◆ **PROBLEM DETAILS**
Output every line of text in the records below verbatim, leaving out the picture markers.

(RECORDS SUPPLIED begins)

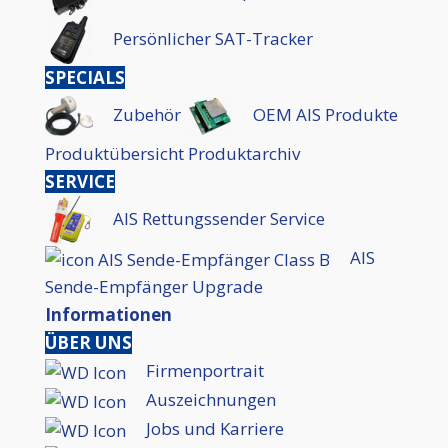
Persönlicher SAT-Tracker
SPECIALS
Zubehör
OEM AIS Produkte
Produktübersicht
Produktarchiv
SERVICE
AIS Rettungssender Service
AIS
Sende-Empfänger Upgrade
Informationen
ÜBER UNS
Firmenportrait
Auszeichnungen
Jobs und Karriere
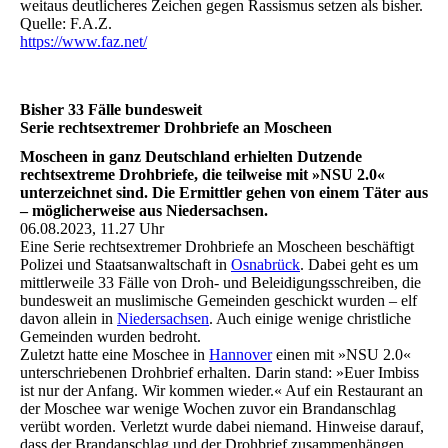
weitaus deutlicheres Zeichen gegen Rassismus setzen als bisher.
Quelle: F.A.Z.
https://www.faz.net/
Bisher 33 Fälle bundesweit
Serie rechtsextremer Drohbriefe an Moscheen
Moscheen in ganz Deutschland erhielten Dutzende
rechtsextreme Drohbriefe, die teilweise mit »NSU 2.0«
unterzeichnet sind. Die Ermittler gehen von einem Täter aus
– möglicherweise aus Niedersachsen.
06.08.2023, 11.27 Uhr
Eine Serie rechtsextremer Drohbriefe an Moscheen beschäftigt
Polizei und Staatsanwaltschaft in
Osnabrück
. Dabei geht es um
mittlerweile 33 Fälle von Droh- und Beleidigungsschreiben, die
bundesweit an muslimische Gemeinden geschickt wurden – elf
davon allein in
Niedersachsen
. Auch einige wenige christliche
Gemeinden wurden bedroht.
Zuletzt hatte eine Moschee in
Hannover
einen mit »NSU 2.0«
unterschriebenen Drohbrief erhalten. Darin stand: »Euer Imbiss
ist nur der Anfang. Wir kommen wieder.« Auf ein Restaurant an
der Moschee war wenige Wochen zuvor ein Brandanschlag
verübt worden. Verletzt wurde dabei niemand. Hinweise darauf,
dass der Brandanschlag und der Drohbrief zusammenhängen,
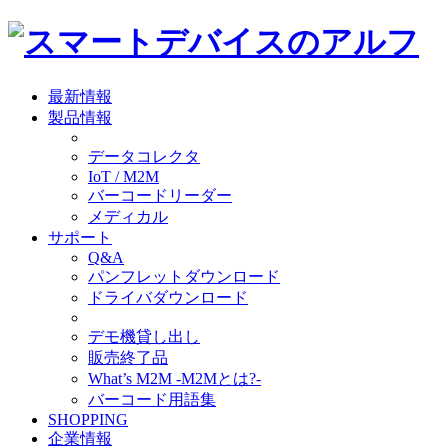
最新情報
製品情報
データコレクタ
IoT / M2M
バーコードリーダー
メディカル
サポート
Q&A
パンフレットダウンロード
ドライバダウンロード
デモ機貸し出し
販売終了品
What’s M2M -M2Mとは?-
バーコード用語集
SHOPPING
企業情報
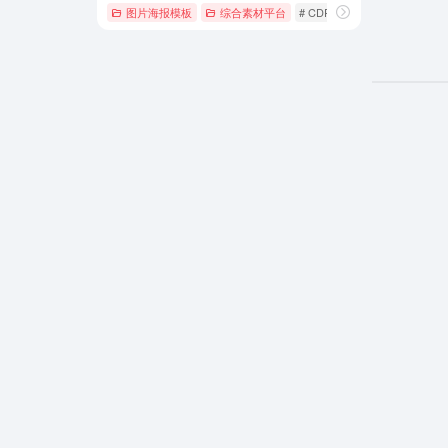
图片海报模板
综合素材平台
# CDR
# EPS
# nipic昵图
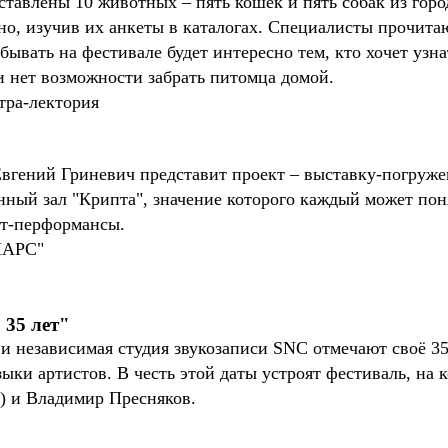
дставлены 10 животных – пять кошек и пять собак из го
но, изучив их анкеты в каталогах. Специалисты прочитаю
бывать на фестивале будет интересно тем, кто хочет узн
и нет возможности забрать питомца домой.
тра-лектория
гений Гриневич представит проект – выставку-погружен
ный зал "Крипта", значение которого каждый может пон
рт-перформансы.
"МАРС"
 35 лет"
 независимая студия звукозаписи SNC отмечают своё 35
ки артистов. В честь этой даты устроят фестиваль, на 
") и Владимир Пресняков.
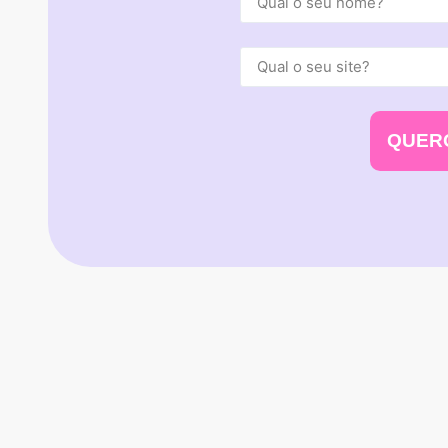
QUERO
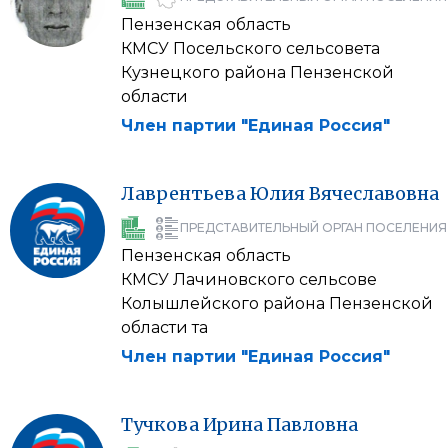
Пензенская область
КМСУ Посельского сельсовета
Кузнецкого района Пензенской
области
Член партии "Единая Россия"
Лаврентьева
Юлия
Вячеславовна
ПРЕДСТАВИТЕЛЬНЫЙ ОРГАН ПОСЕЛЕНИЯ
Пензенская область
КМСУ Лачиновского сельсове
Колышлейского района Пензенской
области та
Член партии "Единая Россия"
Тучкова
Ирина
Павловна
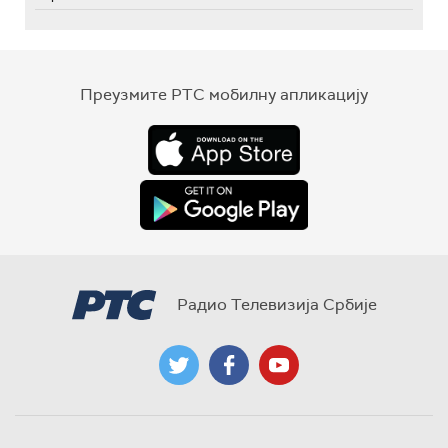
Преузмите РТС мобилну апликацију
Радио Телевизија Србије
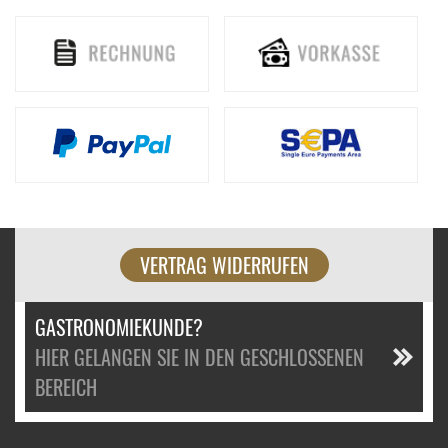
VERTRAG WIDERRUFEN
GASTRONOMIEKUNDE?
HIER GELANGEN SIE IN DEN GESCHLOSSENEN
BEREICH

(RECORDS SUPPLIED ends)

◆ **YOUR SOLUTION**
Persönlicher SAT-Tracker
SPECIALS
Zubehör
OEM AIS Produkte
Produktübersicht
Produktarchiv
SERVICE
AIS Rettungssender Service
AIS
Sende-Empfänger Upgrade
Informationen
ÜBER UNS
Firmenportrait
Auszeichnungen
Jobs und Karriere
weitaus deutlicheres Zeichen gegen Rassismus setzen als bisher.
Quelle: F.A.Z.
https://www.faz.net/
Bisher 33 Fälle bundesweit
Serie rechtsextremer Drohbriefe an Moscheen
Moscheen in ganz Deutschland erhielten Dutzende
rechtsextreme Drohbriefe, die teilweise mit »NSU 2.0«
unterzeichnet sind. Die Ermittler gehen von einem Täter aus
– möglicherweise aus Niedersachsen.
06.08.2023, 11.27 Uhr
Eine Serie rechtsextremer Drohbriefe an Moscheen beschäftigt
Polizei und Staatsanwaltschaft in
Osnabrück
. Dabei geht es um
mittlerweile 33 Fälle von Droh- und Beleidigungsschreiben, die
bundesweit an muslimische Gemeinden geschickt wurden – elf
davon allein in
Niedersachsen
. Auch einige wenige christliche
Gemeinden wurden bedroht.
Zuletzt hatte eine Moschee in
Hannover
einen mit »NSU 2.0«
unterschriebenen Drohbrief erhalten. Darin stand: »Euer Imbiss
ist nur der Anfang. Wir kommen wieder.« Auf ein Restaurant an
der Moschee war wenige Wochen zuvor ein Brandanschlag
verübt worden. Verletzt wurde dabei niemand. Hinweise darauf,
dass der Brandanschlag und der Drohbrief zusammenhängen,
最新情報
製品情報
データコレクタ
IoT / M2M
バーコードリーダー
メディカル
サポート
Q&A
パンフレットダウンロード
ドライバダウンロード
デモ機貸し出し
販売終了品
What’s M2M -M2Mとは?-
バーコード用語集
SHOPPING
企業情報
图片海报模板
综合素材平台
# CDR
# EPS
# nipic昵图
дставлены 10 животных – пять кошек и пять собак из го
но, изучив их анкеты в каталогах. Специалисты прочитаю
бывать на фестивале будет интересно тем, кто хочет узн
и нет возможности забрать питомца домой.
тра-лектория
гений Гриневич представит проект – выставку-погружен
ный зал "Крипта", значение которого каждый может пон
рт-перформансы.
"МАРС"
 35 лет"
 независимая студия звукозаписи SNC отмечают своё 35
ки артистов. В честь этой даты устроят фестиваль, на 
") и Владимир Пресняков.
QUERO
Пензенская область
КМСУ Посельского сельсовета
Кузнецкого района Пензенской
области
Член партии "Единая Россия"
Лаврентьева
Юлия
Вячеславовна
ПРЕДСТАВИТЕЛЬНЫЙ ОРГАН ПОСЕЛЕНИЯ
Пензенская область
КМСУ Лачиновского сельсове
Колышлейского района Пензенской
области та
Член партии "Единая Россия"
Тучкова
Ирина
Павловна
Преузмите РТС мобилну апликацију
Радио Телевизија Србије
VERTRAG WIDERRUFEN
GASTRONOMIEKUNDE?
HIER GELANGEN SIE IN DEN GESCHLOSSENEN
BEREICH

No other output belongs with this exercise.